I'm having a problem with edge detection using Sobel operator: it produces too many false edges, effect is shown on pictures below.
I'm using a 3x3 sobel operator - first extracting vertical then horizontal, final output is magnitude of each filter output.
Edges on synthetic images are extracted properly but natural images produce have too many false edges or "noise" even if image is preprocessed by applying blur or median filter.

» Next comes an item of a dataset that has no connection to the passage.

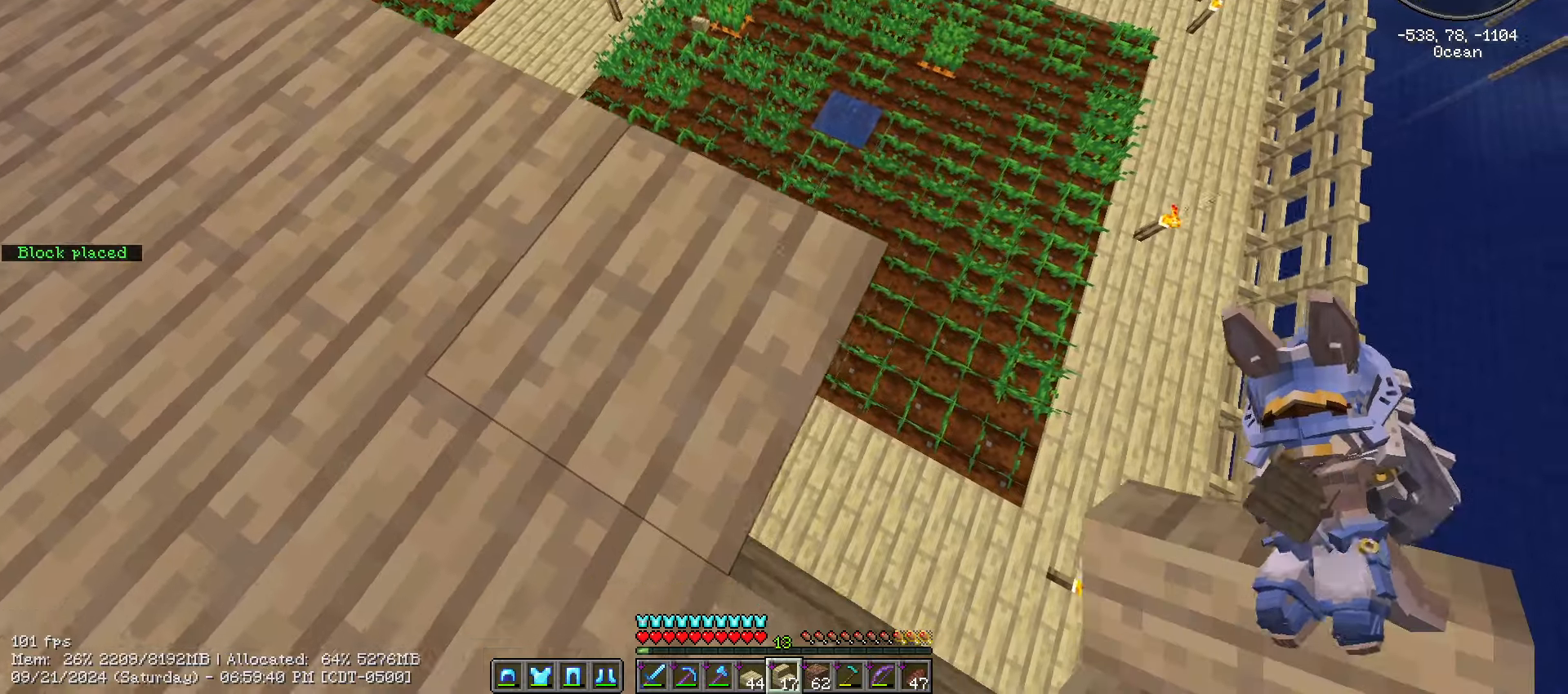
{"keys": ["d", "s", "shift_l"], "mouse": []}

What might be cause of this? Is it implementation problem (then: why synthetic images are fine?) or I need to do some more preprocessing?
Original:
Output:
code:
void imageOp::filter(image8* image, int maskSize, int16_t *mask)
{
if((image == NULL) || (maskSize/2 == 0) || maskSize < 1)
{
if(image == NULL)
{
printf("filter: image pointer == NULL \n");
}
else if(maskSize < 1)
{
printf("filter: maskSize must be greater than 1\n");
}
else
{
printf("filter: maskSize must be odd number\n");
}
return;
}
image8* fImage = new image8(image->getHeight(), image->getWidth());
uint16_t sum = 0;
int d = maskSize/2;
int ty, tx;
for(int x = 0; x < image->getHeight(); x++) //
{ // loop over image
for(int y = 0; y < image->getWidth(); y++) //
{
for(int xm = -d; xm <= d; xm++)
{
for(int ym = -d; ym <= d; ym++)
{
ty = y + ym;
if(ty < 0) // edge conditions
{
ty = (-1)*ym - 1;
}
else if(ty >= image->getWidth())
{
ty = image->getWidth() - ym;
}
tx = x + xm;
if(tx < 0) // edge conditions
{
tx = (-1)*xm - 1;
}
else if(tx >= image->getHeight())
{
tx = image->getHeight() - xm;
}
sum += image->img[tx][ty] * mask[((xm+d)*maskSize) + ym + d];
}
}
if(sum > 255)
{
fImage->img[x][y] = 255;
}
else if(sum < 0)
{
fImage->img[x][y] = 0;
}
else
{
fImage->img[x][y] = (uint8_t)sum;
}
sum = 0;
}
}
for(int x = 0; x < image->getHeight(); x++)
{
for(int y = 0; y < image->getWidth(); y++)
{
image->img[x][y] = fImage->img[x][y];
}
}
delete fImage;
}
This appears to be due to a math error somewhere in your code. To follow on my comment, this is what I get when I run your image through a Sobel operator here (edge strength is indicated by brightness of the output image):
I used a GLSL fragment shader to produce this:
precision mediump float;
varying vec2 textureCoordinate;
varying vec2 leftTextureCoordinate;
varying vec2 rightTextureCoordinate;
varying vec2 topTextureCoordinate;
varying vec2 topLeftTextureCoordinate;
varying vec2 topRightTextureCoordinate;
varying vec2 bottomTextureCoordinate;
varying vec2 bottomLeftTextureCoordinate;
varying vec2 bottomRightTextureCoordinate;
uniform sampler2D inputImageTexture;
void main()
{
float bottomLeftIntensity = texture2D(inputImageTexture, bottomLeftTextureCoordinate).r;
float topRightIntensity = texture2D(inputImageTexture, topRightTextureCoordinate).r;
float topLeftIntensity = texture2D(inputImageTexture, topLeftTextureCoordinate).r;
float bottomRightIntensity = texture2D(inputImageTexture, bottomRightTextureCoordinate).r;
float leftIntensity = texture2D(inputImageTexture, leftTextureCoordinate).r;
float rightIntensity = texture2D(inputImageTexture, rightTextureCoordinate).r;
float bottomIntensity = texture2D(inputImageTexture, bottomTextureCoordinate).r;
float topIntensity = texture2D(inputImageTexture, topTextureCoordinate).r;
float h = -topLeftIntensity - 2.0 * topIntensity - topRightIntensity + bottomLeftIntensity + 2.0 * bottomIntensity + bottomRightIntensity;
float v = -bottomLeftIntensity - 2.0 * leftIntensity - topLeftIntensity + bottomRightIntensity + 2.0 * rightIntensity + topRightIntensity;
float mag = length(vec2(h, v));
gl_FragColor = vec4(vec3(mag), 1.0);
You don't show your mask values, which I assume contain the Sobel kernel. In the above code, I've hardcoded the calculations performed against the red channel of each pixel in a 3x3 Sobel kernel. This is purely for performance on my platform.
One thing I don't notice in your code (again, I may be missing it like I did the sum being set back to 0) is the determination of the magnitude of the vector for the two portions of the Sobel operator. I'd expect to see a square root operation in there somewhere, if that was present.